** INSTRUCTION **
Copy every line from the records below that holds the word "Teil".
[Opening RECORDED INFORMATION section]
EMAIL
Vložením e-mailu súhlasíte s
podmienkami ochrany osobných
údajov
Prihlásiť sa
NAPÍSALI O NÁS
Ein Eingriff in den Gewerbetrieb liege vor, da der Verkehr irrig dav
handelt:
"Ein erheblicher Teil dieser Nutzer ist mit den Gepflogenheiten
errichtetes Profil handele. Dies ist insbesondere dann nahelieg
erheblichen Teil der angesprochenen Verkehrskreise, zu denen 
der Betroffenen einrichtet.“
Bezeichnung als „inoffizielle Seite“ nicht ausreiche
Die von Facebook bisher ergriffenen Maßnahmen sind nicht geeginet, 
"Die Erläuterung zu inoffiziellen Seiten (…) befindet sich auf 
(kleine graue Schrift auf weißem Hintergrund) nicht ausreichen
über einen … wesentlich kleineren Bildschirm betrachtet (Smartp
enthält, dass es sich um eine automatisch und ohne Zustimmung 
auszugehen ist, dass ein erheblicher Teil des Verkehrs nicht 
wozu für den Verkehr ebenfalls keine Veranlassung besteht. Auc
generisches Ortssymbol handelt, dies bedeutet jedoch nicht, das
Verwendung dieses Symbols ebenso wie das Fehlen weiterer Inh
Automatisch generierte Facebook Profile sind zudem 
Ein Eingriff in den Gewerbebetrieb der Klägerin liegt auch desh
[Closing RECORDED INFORMATION section]
** COMPLETED TASK **
"Ein erheblicher Teil dieser Nutzer ist mit den Gepflogenheiten
erheblichen Teil der angesprochenen Verkehrskreise, zu denen 
auszugehen ist, dass ein erheblicher Teil des Verkehrs nicht 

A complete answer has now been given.